Further, in the same field of endeavor, Zakhidov discloses an organic light emitting diode (e.g., Figs. 6 and 15) which includes a stack of three light emitting units, i.e., first emissive layer EL-1, second emissive layer EL-2, and third emissive layer EL-3. Examiner notes that CNT sheet cathode may be considered a p- or n- type charge generation layers (at least [0006],[0009], and [0011]). Further (when considering the teachings of Yang, further in view of Lee), Zakhidov teaches the sequential structure wherein a stack includes a second N-type charge generation layer (e.g., Fig. 15; n-doped ETL), a second P-type charge generation layer (e.g., Fig. 15; CNT common cathode), and a third N-type charge generation layer (e.g., Fig. 15; n-doped ETL). Examiner asserts that the layers taught by Zakhidov are similar to at least the electron transport region ETR2 of Yang, further in view of Lee; such that Yang, further in view of Lee and Zakhidov, teach the display device structure:
... wherein the second stack of the green subpixel includes a second N-type charge generation layer (Zakhidov: Fig. 15; n-doped ETL), a second P-type charge generation layer (Zakhidov: Fig. 15; CNT common cathode), and a third N-type charge generation layer (Zakhidov: Fig. 15; n-doped ETL) sequentially stacked between the second emission layer and the second electrode (Yang: Figs. 3 and 5 – 7), ...
Wherein one of ordinary skill in the art would be motivated to add such a structure to the device of Yang, further in view of Lee, in order to include a third light emitting unit, as taught by Zakhidov.
Therefore, it would have been obvious to one of ordinary skill in the art before the effective filing date of the instant invention to modify the region between the electron transport region and second electrode of Yang, further in view of Lee to include a third light emitting unit, as taught by Zakhidov, such that the second stack of the green subpixel includes a second N-type charge generation layer, a second P-type charge generation layer, and a third N-type charge generation layer sequentially stacked between the second emission layer and the second electrode, because such a modification is based on the use of known techniques to improve similar devices in the same way. More specifically, the display device of Yang, further in view of Lee, is comparable to Zakhidov’s display device because both disclose stacks of similar layers between electrodes. Therefore, it is within the capabilities of one of ordinary skill in the art to modify the region between the electron transport region and second electrode of Yang, further in view of Lee to include a third light emitting unit, as taught by Zakhidov, such that the second stack of the green subpixel includes a second N-type charge generation layer, a second P-type charge generation layer, and a third N-type charge generation layer sequentially stacked between the second emission layer and the second electrode with the predictable result of improving an OLED display device in at least the ways discussed in [0004] and[0007] – [0008] of Zakhidov.

(PROBLEM DESCRIPTION) List every emissive layer that the text on stacked light emitting layers names in Zakhidov's organic light emitting diode, including each layer's label. The data that comes next is separate material and has no connection to the text on stacked light emitting layers.

(RECORDED DATA)
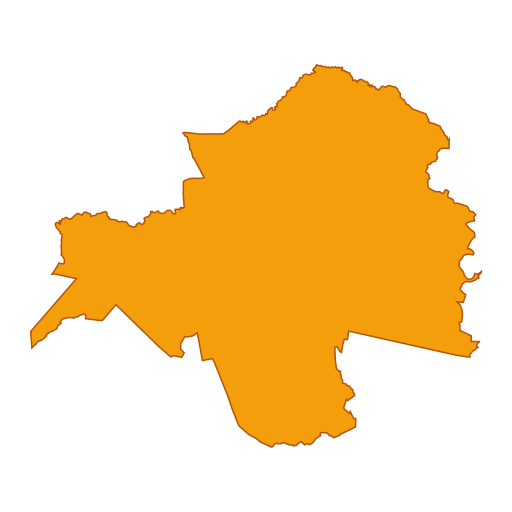 outline of San Marcos, Jalisco, Mexico
{"feature_id": "50627088B3793649992837", "entity_name": "San Marcos", "entity_type": "district", "adm_level": 2, "iso_a3": "MEX", "parent_name": "Mexico", "parent_adm1": "Jalisco", "projection": "albers", "projection_center": [-104.227, 20.824], "detail": "fine", "context": "isolated", "style": "filled", "palette": "amber", "viewbox_px": 512, "rotation_deg": 0, "n_neighbors": 0, "source": "geoboundaries", "source_scale": "gbopen_adm2", "svg_char_len": 5970}
<svg xmlns="http://www.w3.org/2000/svg" viewBox="0 0 512 512"><path d="M449.2,139.2L448.6,140.2L447.7,139.7L447.2,137.0L444.5,134.9L443.9,132.6L441.1,128.8L440.2,126.3L433.4,123.4L429.4,122.7L429.2,121.4L428.2,120.9L428.6,119.7L425.8,113.9L412.4,109.0L408.5,104.9L406.2,104.0L404.1,100.1L400.4,97.5L400.2,93.4L398.2,91.2L397.3,88.6L395.8,87.3L388.8,85.5L385.1,87.1L382.9,86.2L381.0,87.1L379.3,89.7L378.1,89.8L377.5,89.0L376.2,89.2L374.6,86.4L372.1,86.7L372.0,85.0L371.0,85.3L370.0,86.5L369.6,84.9L368.3,85.4L368.1,82.9L367.6,82.3L366.1,81.5L365.2,81.7L362.4,79.9L361.0,79.4L359.0,79.8L358.5,80.8L357.3,80.9L357.0,82.3L355.1,80.0L352.8,80.5L352.6,78.0L350.1,74.5L349.8,73.0L347.7,72.7L347.1,71.8L344.8,71.5L344.4,70.6L341.7,70.4L342.7,68.2L342.4,67.4L339.4,67.8L338.2,67.2L338.0,67.8L337.3,68.0L335.3,66.8L333.7,67.4L331.8,67.0L330.9,67.7L329.4,67.8L328.9,67.0L327.1,67.5L324.5,66.4L322.4,66.8L321.4,65.6L317.9,65.6L317.2,64.9L316.3,65.0L315.6,67.0L313.8,68.4L312.8,70.2L313.8,70.8L314.1,71.7L315.2,71.7L315.4,72.2L314.8,72.2L313.8,73.5L311.4,73.1L310.9,74.7L309.3,74.9L305.5,74.1L303.1,75.2L302.3,77.6L299.7,77.9L299.1,80.3L297.6,82.7L296.3,83.2L295.9,86.3L293.3,87.4L291.1,87.4L289.9,90.5L287.0,91.2L286.1,95.8L284.6,96.3L284.1,97.1L282.5,96.7L282.3,98.1L280.6,100.4L278.1,101.3L277.4,103.1L276.6,103.8L277.3,106.3L276.3,106.9L275.6,106.5L274.5,107.3L275.4,108.5L275.5,109.5L273.2,110.2L272.5,109.6L272.2,107.9L270.8,107.9L267.8,110.8L267.4,114.0L265.7,113.7L265.5,115.0L263.9,115.8L262.6,115.0L260.2,116.8L257.0,116.9L257.1,118.7L255.4,120.0L254.4,119.3L253.7,117.9L253.1,118.0L252.7,121.6L250.5,121.2L250.4,123.2L248.2,123.9L246.7,123.4L246.4,122.7L247.5,121.6L246.6,121.1L244.1,122.6L243.2,121.2L241.4,122.0L240.6,121.2L239.2,121.1L228.2,130.6L223.2,133.9L199.2,134.0L185.4,132.4L183.0,132.9L185.5,136.3L187.1,136.8L187.5,137.6L188.3,141.8L189.3,143.5L189.8,149.3L191.3,150.8L192.8,157.4L193.4,157.6L195.1,160.5L204.1,177.5L202.5,178.3L190.5,178.4L185.1,180.4L183.4,181.6L183.3,194.6L184.2,207.2L182.6,208.3L182.0,208.2L181.9,207.6L180.4,207.6L180.3,209.3L175.4,209.3L174.9,210.3L175.6,212.5L174.9,213.9L172.8,213.6L172.0,211.8L169.9,210.2L167.1,210.5L164.8,212.7L163.0,213.5L159.5,212.9L158.1,210.9L154.6,212.8L153.2,212.5L152.2,211.4L150.9,211.4L150.5,211.8L150.9,213.3L149.3,215.6L148.0,216.6L144.6,217.8L144.0,218.7L144.9,220.8L144.0,222.4L144.1,223.6L141.8,224.5L139.8,222.9L138.6,223.0L136.2,224.6L136.1,226.1L135.5,226.6L133.7,227.1L129.1,225.6L126.4,221.9L124.3,222.0L122.6,221.3L118.7,221.9L116.4,220.0L110.0,219.1L109.3,218.7L109.0,217.3L107.2,215.8L106.9,212.6L105.4,211.6L102.3,212.4L100.2,213.6L97.3,213.5L95.2,215.5L93.2,215.5L91.6,216.4L90.7,216.3L90.6,214.2L85.7,212.1L84.0,212.4L81.9,215.2L79.0,213.7L77.2,213.5L70.8,219.0L69.6,219.1L65.9,217.3L64.7,218.3L61.9,219.1L61.3,221.3L59.3,220.7L59.4,221.9L60.8,223.9L60.5,224.2L59.4,224.0L57.5,222.4L56.1,222.6L55.3,224.1L56.2,227.3L60.0,231.7L60.3,233.5L62.0,234.4L62.2,235.2L61.2,240.4L61.7,241.9L61.1,246.4L61.6,252.2L61.2,255.0L63.2,257.1L64.3,259.4L64.4,262.9L63.4,263.7L61.9,263.8L58.8,263.0L57.8,265.4L52.0,274.3L54.8,273.9L76.4,278.7L30.7,331.5L31.9,348.0L34.0,345.6L35.5,344.7L37.7,341.7L42.5,339.6L45.3,337.3L45.7,335.9L46.6,335.9L46.7,334.4L47.6,333.4L48.3,333.4L50.3,331.7L52.2,331.3L56.6,328.9L57.6,326.3L61.1,323.0L60.3,322.0L62.3,319.1L68.4,317.5L74.6,317.9L75.5,316.9L78.0,316.8L79.2,315.6L83.6,314.0L85.3,314.6L86.0,315.7L85.5,318.7L99.0,320.4L102.5,320.4L115.9,304.7L158.7,346.4L170.9,357.0L173.6,355.7L181.8,357.3L184.2,352.8L180.7,349.3L180.6,344.9L181.0,343.2L184.7,336.8L188.4,336.8L193.3,335.7L197.3,332.7L202.4,360.6L212.3,358.6L214.1,361.6L228.3,397.4L232.3,409.4L238.5,425.0L239.8,426.7L248.7,434.4L256.3,438.6L260.0,441.8L271.4,447.1L272.9,446.5L274.3,444.2L276.1,443.4L278.6,443.8L281.8,443.5L284.0,442.6L289.6,445.0L291.8,444.8L293.5,445.9L296.7,445.3L297.8,443.6L301.2,441.7L304.6,444.8L307.2,443.7L309.8,444.7L313.0,442.6L316.3,438.1L318.4,437.2L319.2,436.1L320.4,435.9L320.4,432.7L326.6,432.7L327.1,433.5L328.4,433.9L329.1,435.3L330.1,435.9L331.0,435.6L333.8,437.8L339.9,435.1L340.4,433.8L341.8,433.7L355.5,426.9L355.8,418.5L354.5,418.7L353.4,418.1L350.2,411.5L349.4,413.4L343.6,408.3L346.4,399.1L347.7,400.7L354.7,395.4L354.5,394.2L352.8,391.5L352.7,389.6L351.2,388.8L349.8,386.3L346.8,385.5L346.6,384.3L342.6,383.0L342.6,380.0L341.3,378.3L341.0,374.6L340.4,374.1L340.5,371.2L338.9,371.3L336.4,368.6L335.3,359.6L335.1,353.6L334.7,353.6L335.1,347.1L337.1,346.7L339.9,351.5L341.4,352.6L342.8,344.6L344.4,339.1L347.4,339.7L348.8,331.1L457.1,355.4L469.8,357.2L469.9,354.5L473.1,350.8L475.3,349.6L476.6,347.9L478.0,347.5L476.9,346.3L476.7,344.7L478.5,342.3L480.0,341.6L471.0,341.4L471.4,335.9L460.0,330.5L459.9,324.7L459.1,323.7L459.2,322.6L461.3,322.1L461.8,321.3L462.5,314.1L461.8,309.2L460.0,304.7L456.9,301.8L463.2,302.4L465.4,295.9L465.7,294.5L463.3,293.0L460.0,289.4L462.5,283.9L465.7,281.5L470.6,281.9L475.7,279.9L477.1,278.5L478.3,278.5L479.0,277.7L478.2,276.0L481.2,272.6L481.3,271.5L478.0,274.2L474.9,273.5L473.8,276.7L472.4,278.3L471.3,279.0L467.8,279.2L465.6,277.1L463.9,274.2L463.6,272.3L460.2,268.1L458.8,265.3L459.5,264.0L459.4,260.9L461.1,259.5L463.8,255.4L466.9,254.2L470.0,254.2L473.0,254.9L473.7,253.6L473.9,252.8L472.0,250.2L468.8,248.4L467.8,248.6L467.3,247.8L471.4,240.1L473.8,237.6L474.9,237.1L474.4,232.5L469.7,228.8L465.9,224.2L465.9,223.5L470.1,221.7L474.6,220.7L473.7,217.1L475.8,214.7L473.1,211.9L469.8,211.1L467.6,206.8L466.7,206.1L457.6,203.2L455.7,203.4L454.1,202.9L452.8,199.3L448.5,197.6L447.8,196.6L447.7,194.9L448.9,191.6L446.5,189.8L445.0,190.1L443.6,193.3L442.9,193.7L439.4,191.6L435.8,191.8L428.8,188.3L427.9,185.6L427.7,180.0L429.8,178.5L428.9,176.6L429.0,175.2L428.0,173.5L425.9,172.2L425.6,171.3L427.9,167.5L427.3,166.1L428.1,164.6L430.6,164.0L431.5,162.3L435.7,161.1L436.1,159.8L437.6,158.5L436.7,154.3L437.1,152.2L439.3,150.6L440.2,148.9L443.9,148.2L449.0,148.5L449.2,139.2Z" fill="#f59e0b" stroke="#b45309" stroke-width="1.5"/></svg>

(OUTPUT FOR THIS TASK)
- First emissive layer, EL-1
- Second emissive layer, EL-2
- Third emissive layer, EL-3